Action to prevent cardiovascular disease ‘can go further’ with support from pharmacy professionals, the chief medical officer (CMO) for England has stressed.
Speaking at the King’s Fund annual conference this week, Professor Chris Whitty said prevention for cardiovascular disease must be extended out of general practice and into the ‘entire medical, nursing and pharmacy professions’.
Professor Whitty said that ‘secondary prevention’ of cardiovascular disease, where a patient had a risk factor such as a test result or early signs of disease picked up, had ‘transformed’ the potential to treat the condition.
‘People who get early disease, or indeed ID before disease, are not going on to have severe disease limit their life in their early old age,’ he said as part of a talk on the future of healthcare with an ageing population.
And while he said that medications such as beta blockers, ACE inhibitors, antiplatelets and anticoagulants were ‘things that you would expect to be done conventionally by general practice’, he believed that cardiovascular outcomes ‘will only continue to improve if we extend this out beyond general practice’.
‘If the entire medical, nursing and pharmacy professions take this on, we can go further in this area,’ he said, commenting that leaving it solely with general practice would not go far enough or reach key populations.
He also highlighted the need for the accessibility of healthcare, particularly with a higher concentration of heart disease among older people, who increasingly live in more isolated and peripheral areas, as well as among those living in more deprived areas.
‘The growth of elderly is going to be almost entirely geographically peripheral,’ said Professor Whitty.
‘And our health system is not designed for that. It's very centralised.
‘And currently, in my view, we are failing the peripheral areas.

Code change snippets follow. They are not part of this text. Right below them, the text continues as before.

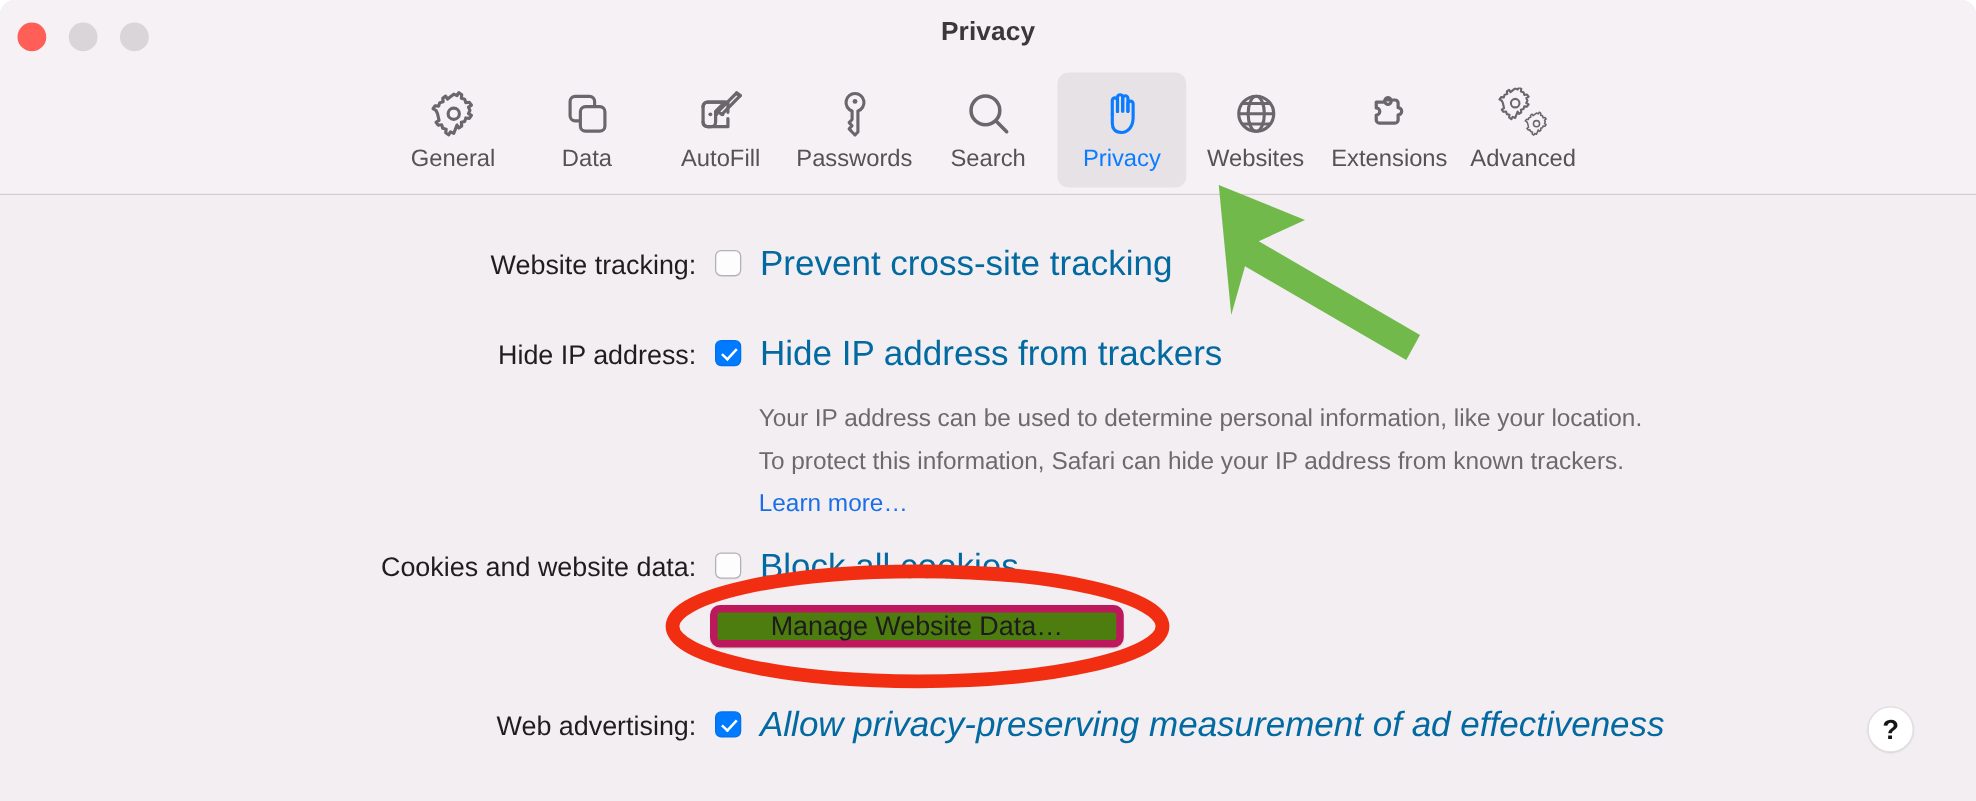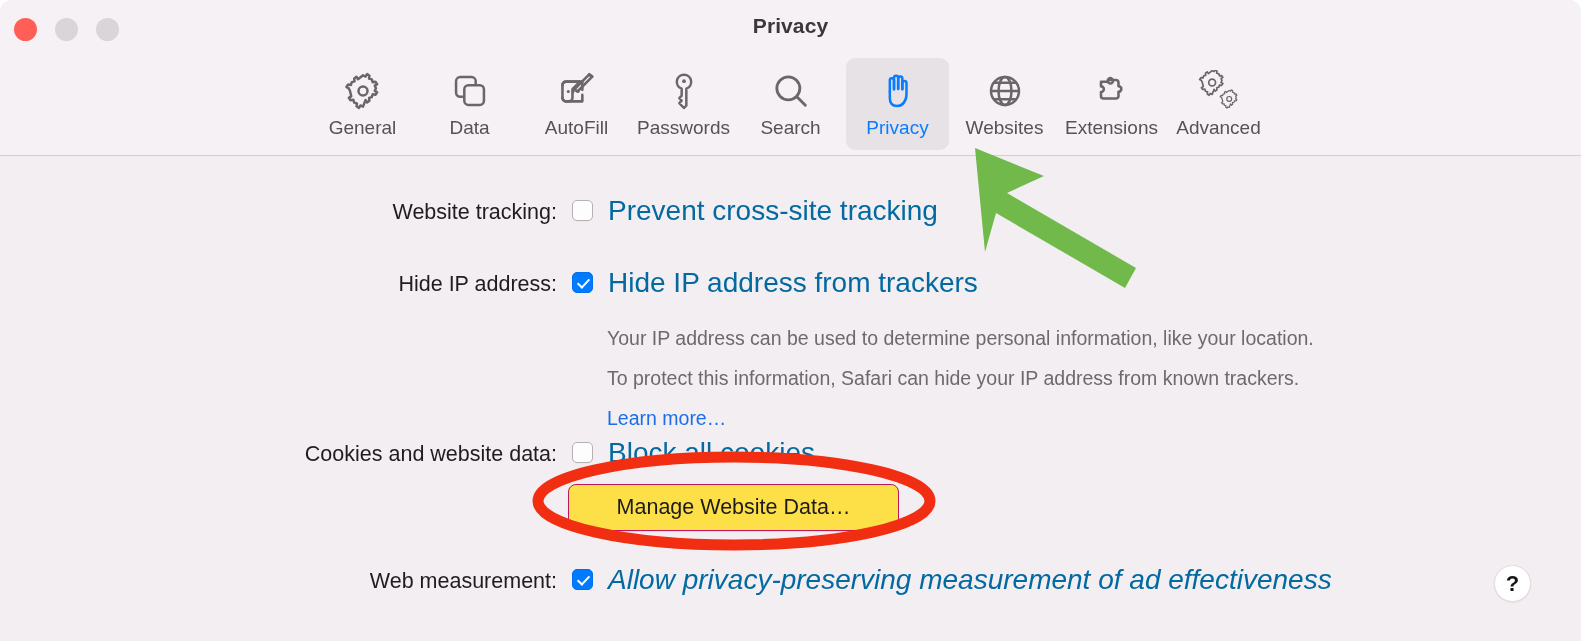--- a/index.html
+++ b/index.html
@@ -182,7 +182,7 @@
     top: 318px;
     width: 712px;
     font-size: 19.5px;
-    line-height: 40px;
+    line-height: 34px;
     color: #6e696d;
   }
   #desc .link {

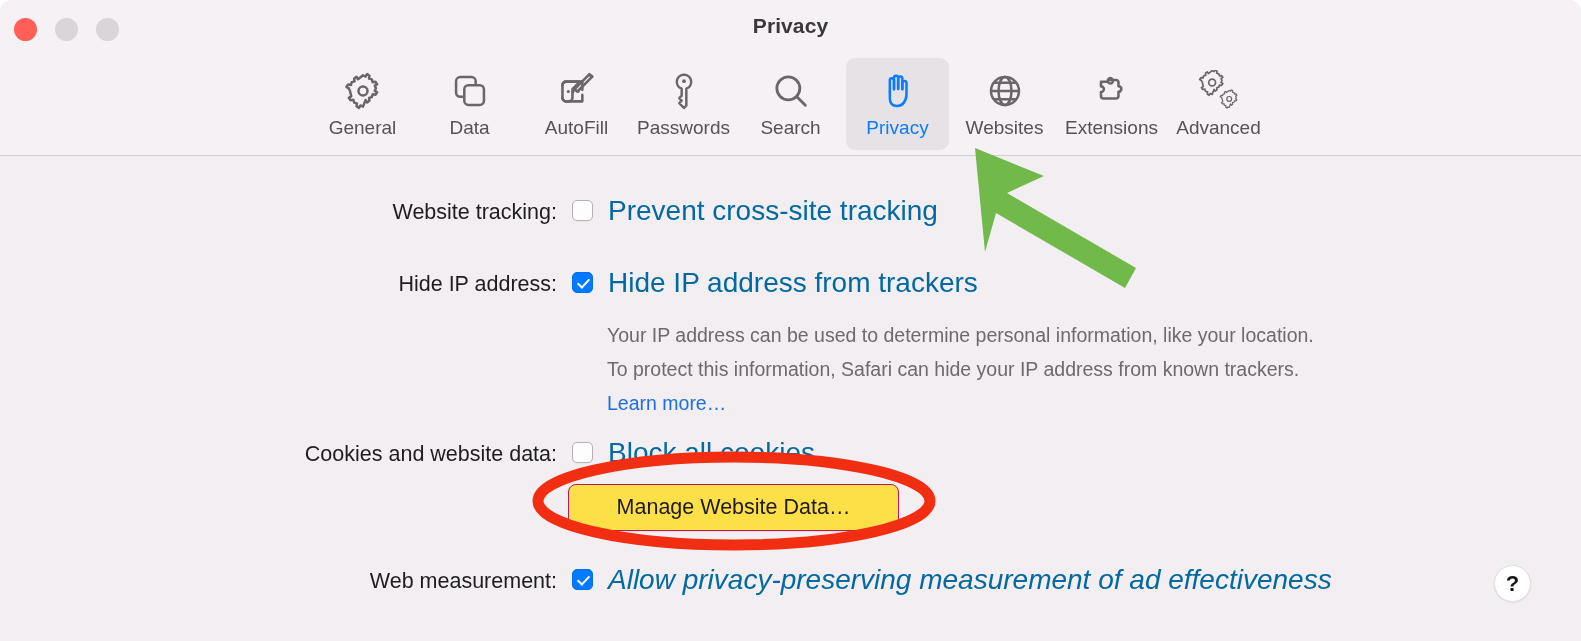--- a/index.html
+++ b/index.html
@@ -195,9 +195,9 @@
     left: 568px;
     top: 484px;
     width: 331px;
-    height: 47px;
-    background: #fde047;
-    border: 1px solid #be185d;
+    height: 34px;
+    background: #4d7c0f;
+    border: 6px solid #be185d;
     border-radius: 8px;
     box-shadow: 0 0.5px 1.2px rgba(0,0,0,0.10);
     display: flex;

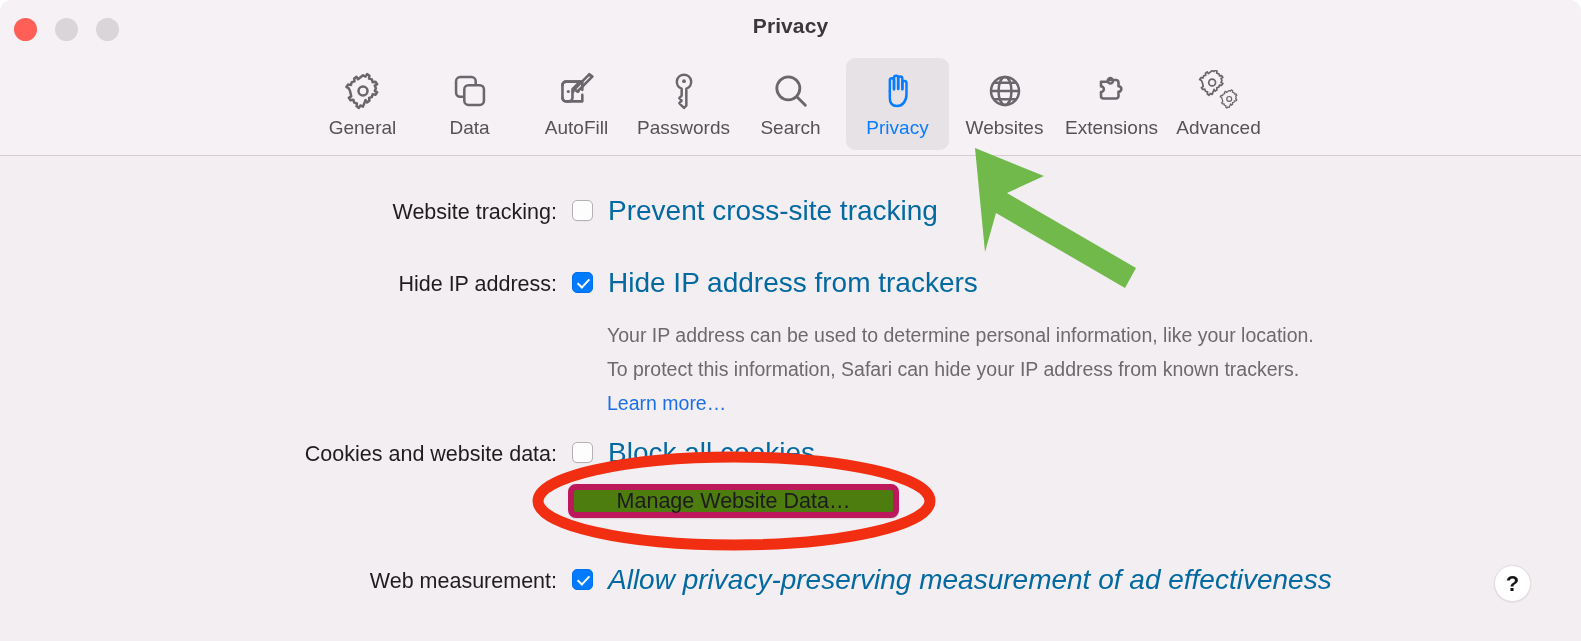--- a/index.html
+++ b/index.html
@@ -386,7 +386,7 @@
 
     <div id="manage-btn" style="top:328px;">Manage Website Data…</div>
 
-    <div class="rowlabel" style="left:200px; top:413px; width:357px;">Web measurement:</div>
+    <div class="rowlabel" style="left:200px; top:413px; width:357px;">Web advertising:</div>
     <div class="row" style="left:572px; top:413px;font-style:italic;">
       <span class="checkbox on"></span>
       <span class="cblabel">Allow privacy-preserving measurement of ad effectiveness</span>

This is an entirely solvable problem, provided we take a long run up at it.’
Several panellists throughout the conference also spoke about the importance of cardiovascular prevention in public health.
Professor Maggie Rae, president of the epidemiological and public health section of the Royal Society of Medicine, said that controlling people’s blood pressure was one of the top two changes that could be made to improve public health.
But with no integrated care boards (ICBs) currently reaching targets around this, she warned: ‘We are failing people on that.’
She also highlighted smoking as ‘the biggest cause of health inequalities’, calling the government’s plans to create a smoke free generation a ‘golden ticket’ – although she said that smoking cessation on that scale was an ‘easy thing to say and a hard thing to deliver’.
And Dr Axel Heitmueller, managing director at Imperial College Health Partners, highlighted the need to take action on public health issues such as hypertension, to allocate multi-year budgets to public health, and to make use of services like community pharmacies.
At the same event, Amanda Pritchard, chief executive of the NHS, said that the health service was making progress on its prevention agenda, meeting its target of having 90% of patients with atrial fibrillation on direct oral anticoagulants (DOACs) six years ahead of schedule.
Community pharmacy organisations have long highlighted the need for 'life-saving' interventions based in community pharmacy to prevent excess deaths caused by cardiovascular disease.
And in May 2023, community pharmacies in England delivered a total of 149,865 blood pressure checks to over 40s – over double the 58,345 delivered in the same month last year.
Community Pharmacy England’s recent vision for the sector, developed with The King’s Fund and Nuffield Trust, suggested that hypertension case-finding, atrial fibrillation detection, and smoking cessation could become additional commissioned services which all pharmacies could choose to provide over the next five years.
The report also proposed that community pharmacies could be locally commissioned to manage long-term conditions such as hypertension, lipid control and asthma.
And within 10 years, the hypertension and atrial fibrillation case-finding service could become one of a set of essential services which all community pharmacies would be expected to provide, the report suggested.